就当下代孕技术的运用来说,可以看到,其虽然在理论上存在着一些解放的空间,但是实践是人的现实的感性的历史活动。现实中,代孕技术总是运行于资本参与的市场中,市场根据女性的功用和婴儿的质量明码标价,部分女性也以赚钱为目的将子宫作为工具和商品出租,这些都将贬低女性的人格,否定女性身体的主体性,重新将女性的身体纳入权力的窠臼。它不仅物化女性和婴儿,加剧着人的异化,而且挑战传统的道德观,败坏人伦道德,构成了对人的宰制。就这一技术带来的负面社会道德后果来说,它是人类社会所无法承受之痛。

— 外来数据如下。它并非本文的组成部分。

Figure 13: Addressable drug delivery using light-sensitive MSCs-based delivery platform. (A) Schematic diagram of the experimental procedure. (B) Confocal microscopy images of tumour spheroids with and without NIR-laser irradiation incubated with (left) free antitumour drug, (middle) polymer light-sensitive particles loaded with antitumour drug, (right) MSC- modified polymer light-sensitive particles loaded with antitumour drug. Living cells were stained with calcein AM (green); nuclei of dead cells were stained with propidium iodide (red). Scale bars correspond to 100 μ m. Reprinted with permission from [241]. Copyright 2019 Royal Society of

那么,如何看待一些人基于人的现实需要而主张开放代孕的主张呢?的确,有不少不育家庭在求子之路上走得非常艰辛,有的女性为了要一个孩子,不断地去做试管婴儿都无法成功,有的女性为了求子到处求医问药,有的家庭因为无子而矛盾重重,她们最终无奈选择代孕。应该看到,在这里,这种对孩子的过度渴求实际上是非常值得深入分析的。或许它一定程度上是出于人类繁衍后代的本能,但就人的本性是人的社会属性来说,这种过度渴望更多是源于父权社会对女性的母性期待。父权社会将生孩子视为维系父系名字传承的根本手段,女人只有通过生孩子成为母亲,才能在文化象征场中享有一席之地,不能生育的女人是难以为社会所接受的。因此,为了维护家庭中的地位,很多女性愿意铤而走险甚至为了获得孩子而不惜一切代价。也是在这个意义上,萨兹(Debra Satz)认为,代孕所产生的伦理问题是与特殊的社会环境相关的,社会中存在的性别不平等的背景是代孕产生道德上负面后果的真正原因。人们代孕的需要由这一性别不平等背景而产生,也会强化两性不平等的性别偏见。由此,萨兹指出,既然目前的性别不平等问题很难在短期内消除,那么应该反对在当下进行代孕的实践。[11]不难认识到,既然这种对孩子的过度渴求本身的基础来自于父权制,那么其运用代孕技术所带来的解放潜能终究是有限的。因为其所实践的代孕技术只会使这种怀孕观念更加常态化和永久化,从而使得女性的怀孕行为更加贬值,这对追求女性主体性的女性主义立场而言,只能是弊大于利,无法实现追求全面自由解放的女性主义目的。不能否认,人为后代甘愿付出的精神应该得到歌颂,然而,放弃执念,采取领养等方式养育后代也不失为一种很好的选择。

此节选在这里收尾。